• Input data

++++++++++

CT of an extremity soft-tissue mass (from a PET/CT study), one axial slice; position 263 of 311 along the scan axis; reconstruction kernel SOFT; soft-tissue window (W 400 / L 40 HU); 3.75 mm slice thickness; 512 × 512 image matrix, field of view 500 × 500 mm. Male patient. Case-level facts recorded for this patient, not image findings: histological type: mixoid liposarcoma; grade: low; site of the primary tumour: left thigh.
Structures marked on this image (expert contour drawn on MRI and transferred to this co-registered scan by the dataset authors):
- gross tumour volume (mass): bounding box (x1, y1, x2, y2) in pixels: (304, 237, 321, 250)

++++++++++

• Prompt
Present each line from the listing that holds the string "this".

• Problem solution
CT of an extremity soft-tissue mass (from a PET/CT study), one axial slice; position 263 of 311 along the scan axis; reconstruction kernel SOFT; soft-tissue window (W 400 / L 40 HU); 3.75 mm slice thickness; 512 × 512 image matrix, field of view 500 × 500 mm. Male patient. Case-level facts recorded for this patient, not image findings: histological type: mixoid liposarcoma; grade: low; site of the primary tumour: left thigh.
Structures marked on this image (expert contour drawn on MRI and transferred to this co-registered scan by the dataset authors):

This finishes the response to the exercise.